5. Theory of Logic / A. Overview of Logic / 1. Overview of Logic
If a sound conclusion comes from two errors that cancel out, the path of the argument must matter [Rumfitt]
     Full Idea: If a designated conclusion follows from the premisses, but the argument involves two howlers which cancel each other out, then the moral is that the path an argument takes from premisses to conclusion does matter to its logical evaluation.
     From: Ian Rumfitt ("Yes" and "No" [2000], II)
     A reaction: The drift of this is that our view of logic should be a little closer to the reasoning of ordinary language, and we should rely a little less on purely formal accounts.

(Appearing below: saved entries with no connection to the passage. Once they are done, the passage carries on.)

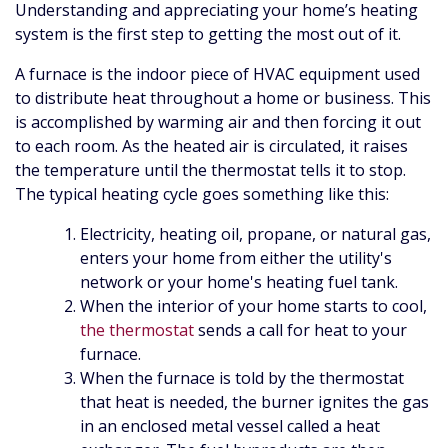
Understanding and appreciating your home’s heating
system is the first step to getting the most out of it.
A furnace is the indoor piece of HVAC equipment used
to distribute heat throughout a home or business. This
is accomplished by warming air and then forcing it out
to each room. As the heated air is circulated, it raises
the temperature until the thermostat tells it to stop.
The typical heating cycle goes something like this:
Electricity
, heating oil, propane,
or natural gas,
enters your home from either the utility's
network
or your home's heating fuel tank
.
When the interior of your home starts to cool,
the thermostat
sends a call for heat to your
furnace.
When the furnace is told by the thermostat
that heat is needed, the burner ignites the gas
in an enclosed metal vessel called a heat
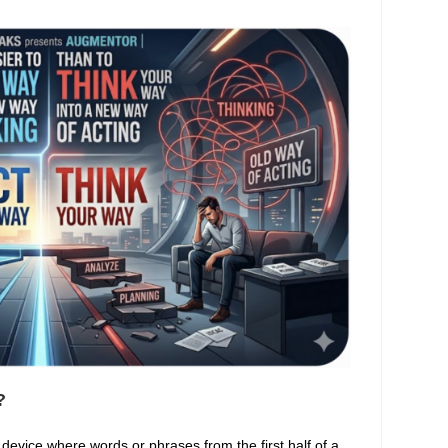
?
l device where words or phrases from the first half of a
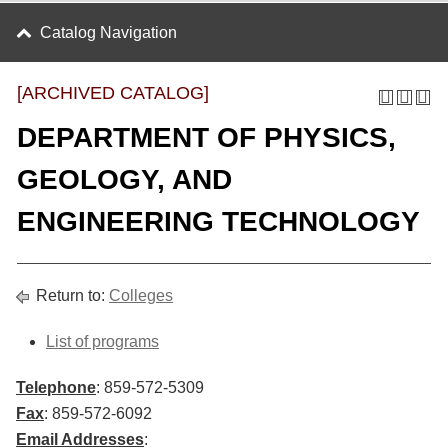
Catalog Navigation
[ARCHIVED CATALOG]
DEPARTMENT OF PHYSICS,
GEOLOGY, AND
ENGINEERING TECHNOLOGY
Return to:
Colleges
List of programs
Telephone
: 859-572-5309
Fax
: 859-572-6092
Email Addresses
:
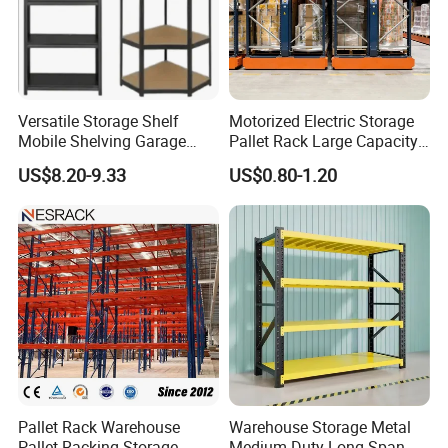
Versatile Storage Shelf
Motorized Electric Storage
Mobile Shelving Garage
Pallet Rack Large Capacity
Rivetless Shelving Metal
Movable Mobile Shelving
US$8.20-9.33
US$0.80-1.20
Shelving Boltless Shelving
System
Pallet Rack Warehouse
Warehouse Storage Metal
Pallet Racking Storage
Medium Duty Long Span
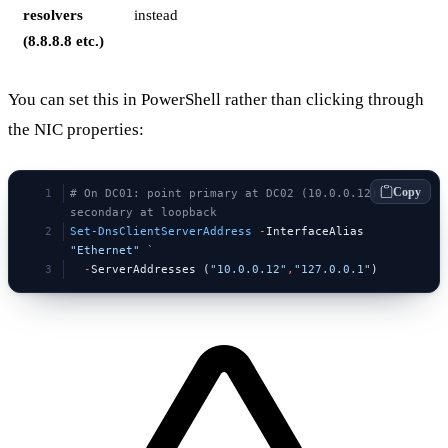
resolvers
instead
(8.8.8.8 etc.)
You can set this in PowerShell rather than clicking through
the NIC properties:
Copy
# On DC01: point primary at DC02 (10.0.0.12), 
secondary at loopback
Set-DnsClientServerAddress
 -
InterfaceAlias 
"Ethernet"
 `
  -
ServerAddresses (
"10.0.0.12"
,
"127.0.0.1"
)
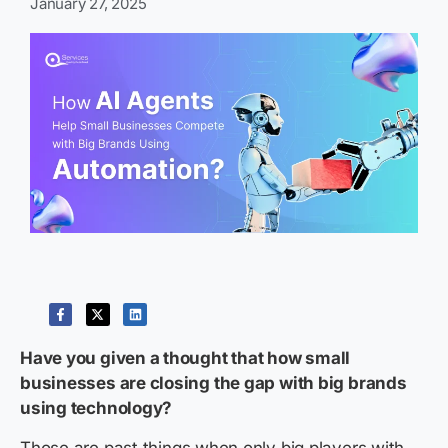
January 27, 2025
Have you given a thought that how small
businesses are closing the gap with big brands
using technology?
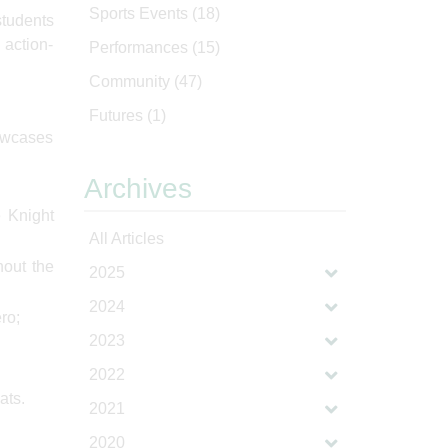
Sports Events
(18)
students
 action-
Performances
(15)
Community
(47)
Futures
(1)
howcases
Archives
e Knight
All Articles
hout the
2025
2024
ro;
2023
2022
ats.
2021
2020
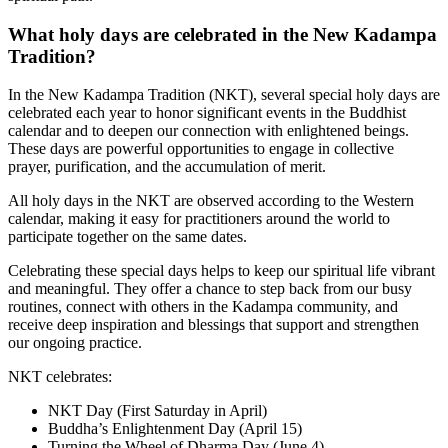
What holy days are celebrated in the New Kadampa
Tradition?
In the New Kadampa Tradition (NKT), several special holy days are
celebrated each year to honor significant events in the Buddhist
calendar and to deepen our connection with enlightened beings.
These days are powerful opportunities to engage in collective
prayer, purification, and the accumulation of merit.
All holy days in the NKT are observed according to the Western
calendar, making it easy for practitioners around the world to
participate together on the same dates.
Celebrating these special days helps to keep our spiritual life vibrant
and meaningful. They offer a chance to step back from our busy
routines, connect with others in the Kadampa community, and
receive deep inspiration and blessings that support and strengthen
our ongoing practice.
NKT celebrates:
NKT Day (First Saturday in April)
Buddha’s Enlightenment Day (April 15)
Turning the Wheel of Dharma Day (June 4)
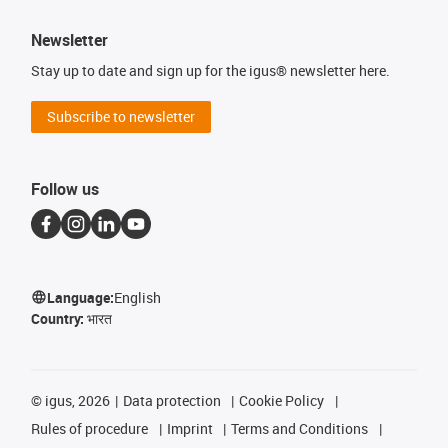
Newsletter
Stay up to date and sign up for the igus® newsletter here.
Subscribe to newsletter
Follow us
Language:
English
Country:
भारत
©
igus, 2026
Data protection
Cookie Policy
Rules of procedure
Imprint
Terms and Conditions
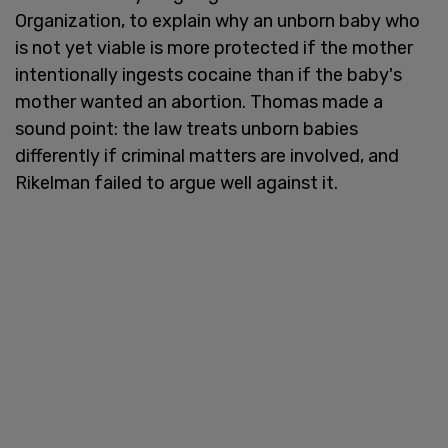
Organization, to explain why an unborn baby who
is not yet viable is more protected if the mother
intentionally ingests cocaine than if the baby's
mother wanted an abortion. Thomas made a
sound point: the law treats unborn babies
differently if criminal matters are involved, and
Rikelman failed to argue well against it.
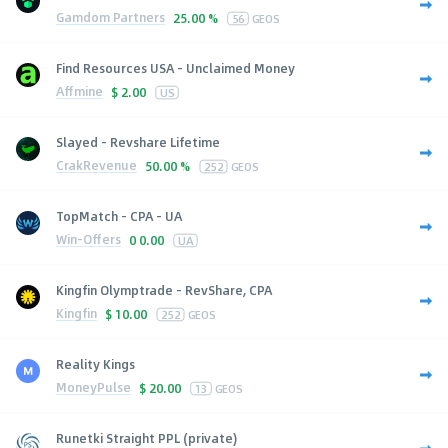
Gamdom Partners
25.00 %
56
GEOS
Find Resources USA - Unclaimed Money
Affmine
$
2.00
US
Slayed - Revshare Lifetime
CrakRevenue
50.00 %
252
GEOS
TopMatch - CPA - UA
Win-Offers
0
0.00
UA
Kingfin Olymptrade - RevShare, CPA
Kingfin
$
10.00
252
GEOS
Reality Kings
MoneyPulse
$
20.00
13
GEOS
Runetki Straight PPL (private)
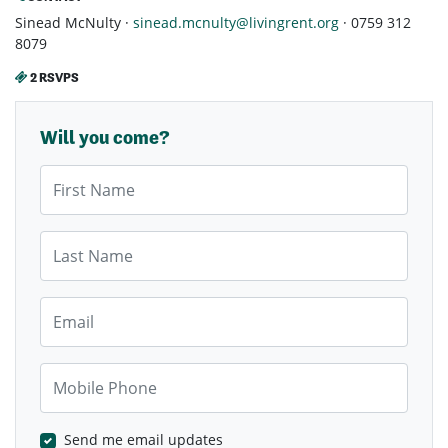
Sinead McNulty ·
sinead.mcnulty@livingrent.org
· 0759 312
8079
2 RSVPS
Will you come?
First Name
Last Name
Email
Mobile Phone
Send me email updates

5. Theory of Logic / E. Structures of Logic / 2. Logical Connectives / a. Logical connectives
Standardly 'and' and 'but' are held to have the same sense by having the same truth table [Rumfitt]
     Full Idea: If 'and' and 'but' really are alike in sense, in what might that likeness consist? Some philosophers of classical logic will reply that they share a sense by virtue of sharing a truth table.
     From: Ian Rumfitt ("Yes" and "No" [2000])
     A reaction: This is the standard view which Rumfitt sets out to challenge.
The sense of a connective comes from primitively obvious rules of inference [Rumfitt]
     Full Idea: A connective will possess the sense that it has by virtue of its competent users' finding certain rules of inference involving it to be primitively obvious.
     From: Ian Rumfitt ("Yes" and "No" [2000], III)
     A reaction: Rumfitt cites Peacocke as endorsing this view, which characterises the logical connectives by their rules of usage rather than by their pure semantic value.
8. Modes of Existence / D. Universals / 1. Universals
Are genera and species real or conceptual? bodies or incorporeal? in sensibles or separate from them? [Porphyry]
     Full Idea: I shall beg off talking of a) whether genera and species are real or situated in bare thoughts alone, b) whether as real they are bodies or incorporeals, and c) whether they are separated or in sensibles and have their reality in connection with them.
     From: Porphyry (Isagoge ('Introduction') [c.295], (2))
     A reaction: This passage, picking up on Aristotle, seems to be the original source that grew into the medievel debate about universals. It seems to rather neatly lay out the agenda for the universals debate which is still with us.
18. Thought / E. Abstraction / 1. Abstract Thought
You can't infer a dog's abstract concepts from its behaviour [Dummett]
     Full Idea: One could train a dog to bark only when a bell rang and a light shone without presupposing that it possessed the concept of conjunction.
     From: Michael Dummett (Truth [1959], p.235)
19. Language / F. Communication / 3. Denial
We learn 'not' along with affirmation, by learning to either affirm or deny a sentence [Rumfitt]
     Full Idea: The standard view is that affirming not-A is more complex than affirming the atomic sentence A itself, with the latter determining its sense. But we could learn 'not' directly, by learning at once how to either affirm A or reject A.
     From: Ian Rumfitt ("Yes" and "No" [2000], IV)
     A reaction: [compressed] This seems fairly anti-Fregean in spirit, because it looks at the psychology of how we learn 'not' as a way of clarifying what we mean by it, rather than just looking at its logical behaviour (and thus giving it a secondary role).